Вот почему среди тех сербских тружеников перевода, кто обращается к русской речи, сегодня можно выделить лишь немногих. Сам я решусь назвать всего двоих. Это прекрасная «поэтесса для поэтов» Злата Коцич, которая в разные десятилетия без устали знакомила сербское ухо с творчеством многих наших мастеров «серебряного века». Но поистине подвигом для хрупких женских плеч считают ее объемистое сербское избранное Велимира Хлебникова, в творениях которого ей удалось расслышать глубинную традицию общеславянского речетворчества.
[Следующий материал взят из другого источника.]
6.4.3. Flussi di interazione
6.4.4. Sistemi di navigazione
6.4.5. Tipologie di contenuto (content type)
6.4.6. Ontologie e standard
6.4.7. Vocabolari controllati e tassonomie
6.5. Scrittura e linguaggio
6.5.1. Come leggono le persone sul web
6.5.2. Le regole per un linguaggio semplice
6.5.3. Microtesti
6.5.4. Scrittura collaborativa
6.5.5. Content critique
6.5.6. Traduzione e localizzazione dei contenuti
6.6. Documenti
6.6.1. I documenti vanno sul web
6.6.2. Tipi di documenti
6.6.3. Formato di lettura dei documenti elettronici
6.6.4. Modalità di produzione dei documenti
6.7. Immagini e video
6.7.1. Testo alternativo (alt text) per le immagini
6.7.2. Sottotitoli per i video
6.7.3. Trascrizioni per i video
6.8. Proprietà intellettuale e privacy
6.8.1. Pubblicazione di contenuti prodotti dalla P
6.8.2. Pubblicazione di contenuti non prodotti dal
Что до Владимира Ягличича как переводчика, то его от юных лет манила к себе и англо-американская (Роберт Фрост), и французская (Готье) стихотворные стихии, и даже древняя латынь (цикл песен-стенаний ссыльного Овидия), но год от года всё более властно притягивал континент, «где розой русская поэзия цвела». От стихов Николая Гумилева, Варлама Шаламова, от избранной лирики Александра Блока, Вячеслава Иванова, Николая Клюева, Арсения Тарковского, от весомого участия в «Антологии русской поэзии XVIII и XIX веков» он вдруг вышел к самой горячей доминанте страшных и для России, и для Сербии 90-х годов ХХ столетия. Вышел к тому, что на время побудило его резко отвлечься от поэтических сюжетов и имен…
Мы в Москве услышали об этом поступке Ягличича из уст Драгоша Калаича, выдающегося сербского публициста.
– Ты же знаш Володью, – сказал он мне в день своего очередного прибытия к нам. – Сенсация!.. Слушай, Ягличич у Крагуевце, у часопису «Погледы» объявио српский превод «Русофобии» Игорья Шафаревича!.. Нэвероватно!
Ягличич в сыновья годится Калаичу, и я догадывался, что, скорей всего, с «отцовской» подсказки Драгоша «Русофобия» и попала на рабочий стол поэта и журналиста из провинциальных «Погледов» («Взглядов»). Но ни сам Драгош Калаич, блестяще владевший главными языками Европы, (но только еще осваивавший русский), ни кто другой в Сербии, кроме дерзновенного Ягличича, и не принялся бы тогда переводить для страны, – оскорбленной санкциями, а затем и варварскими бомбардировками, – книгу, только-только из самиздата, отважного русского математика и мыслителя.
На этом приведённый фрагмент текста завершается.